| > since 2015 I think it has really grown up The lie to this statement is that all of Uber's actions to fix their problems (fire people, outside investigation, hire new HR heads) have come in response to bad PR, not an internal recognition that things weren't OK. Travis Kalanick, who was 37 years old when he sanctioned all of this behavior, is still the head of the company. I am sure many of the people who turned a blind eye when star performers were protected, or women were leaving the company in droves, are still there. This story is a case in point: Alexander wasn't fired, even after half of the executive team knew what he did, and the legal team ordered him to destroy the documents, until Recode started asking about the incident. If the company had really "grown up" as you suggest he would have been gone before the reporters started asking about him. If the company had "grown up" then one of the many people Susan Fowler talked to (in 2016) would have sounded alarms, before she wrote her blog post about it. > unlike other companies, they have aired their dirty laundry It's a well known phenomenon that people tend to overestimate the extent to which their habits and behaviors are shared by others: https://en.wikipedia.org/wiki/False_consensus_effect. A simpler explanation for the series of bad headlines attributable to Uber and not other companies is that Uber was involved in worse behavior than those other companies. |
"Women leaving in droves" is a lie. The recent demographics report shows that, although we could do better, the female ratio is about equivalent to other tech companies. And there is a concerted effort to change our processes and training to reduce or remove unconscious bias in our hiring process to make it even better.

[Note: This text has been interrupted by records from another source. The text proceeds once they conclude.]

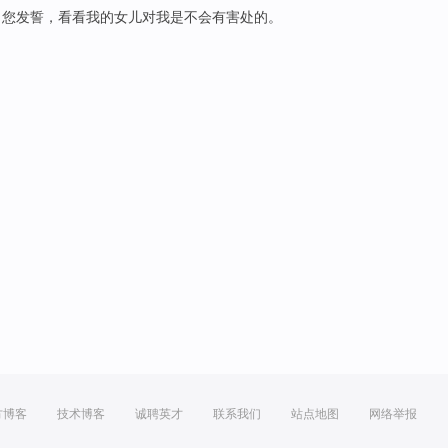
向您
发誓
，
看看
我的女儿对
我
是
不会
有
害处
的。
方博客
技术博客
诚聘英才
联系我们
站点地图
网络举报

And powerful women are joining as well. We just had two major female execs with a huge list of accomplishments join. They know full well the company as it is today and wouldn't join if it was a piece of shit like many of you think it is.
I can't speak of the Alexander case because I know nothing of it. But it's still in that 2014 era that I was talking about. That would not fly now, and I think his firing is in line with how the company is today in 2017.
Since Susan Fowler, I think there has been a major change in company culture. Travis revealed in an allhands that he himself needs to change. He had strong opinions on what he wanted the company culture to be but he finally understood that he was wrong. He wanted a hard-driving, ultra-logical company that squeezed the best out of every single employee but rewarded them well with stock. But after seeing the unintended consequences, that it didn't work. It worked well when you have a handful of employees that love doing this, but it doesn't scale at 10,000+ employees and he finally admitted that. As well, the qualities that made him a great startup CEO do not translate to a 10,000 person company and he finally realized that in March. These are all things he admitted in the all hands, and it seems like The company is rapidly changing to becoming much more empathetic. He is giving full reins to the New SVP HR and she is doing a great job in my opinions. I really do believe that the changes will be transformational.